Western Australia (WA) is considered to be a region with a low seismic hazard. However, WA comprises two of the most seismically active regions in the Australian continent which are the northwest of WA and the South West Seismic Zone. These active zones demonstrate that significant earthquake activity can occur in the state and indicate that any major infrastructure projects should include a site specific seismic hazard assessment.
This paper describes recent studies of current and paleoearthquakes which provide insights into the characteristics of the earthquake activity and which should be taken into account when a site specific (deterministic or probabilistic) seismic hazard assessment is undertaken. Some of the earthquake characteristics identified in recent studies and discussed in this paper include:
- Location of potential earthquake sources away from the current areas of seismicity.

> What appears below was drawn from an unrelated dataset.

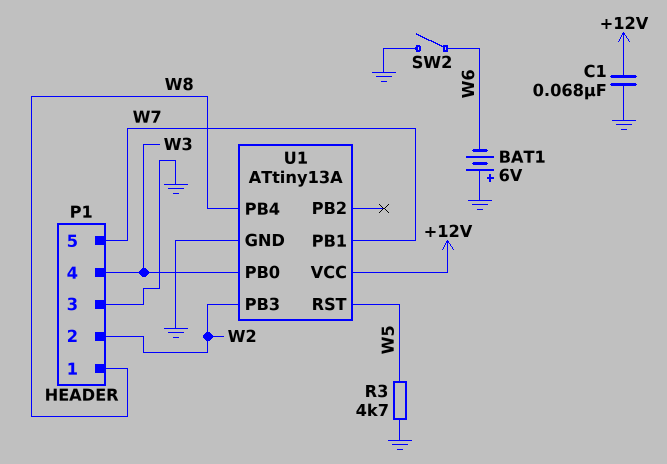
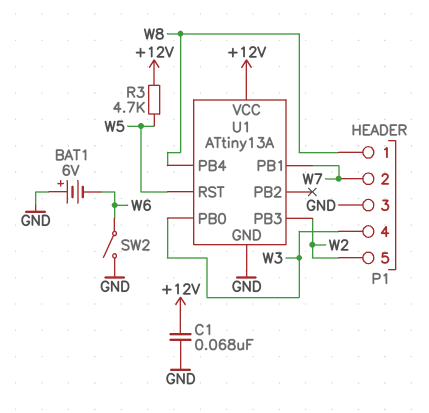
P1 pin 2: W2 -> W7
P1 pin 5: W7 -> W2
R3: 4.7k (GND, W5) -> 4.7k (+12V, W5)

- Potential for earthquake magnitudes in WA reaching moment magnitudes (MW) up to 7.2 (based on results from paleoseismological studies).
- Episodic fault behaviour in which periods of earthquake activity on a fault can be separated by long periods of quiescence.
- Possible migratory and transient character of the seismic activity in the region.
This paper suggests than when considered as part of a site specific seismic hazard assessment, the above characteristics can result in an estimated earthquake hazard which may vary from the seismic hazard detailed in the current earthquake hazard map of Western Australia.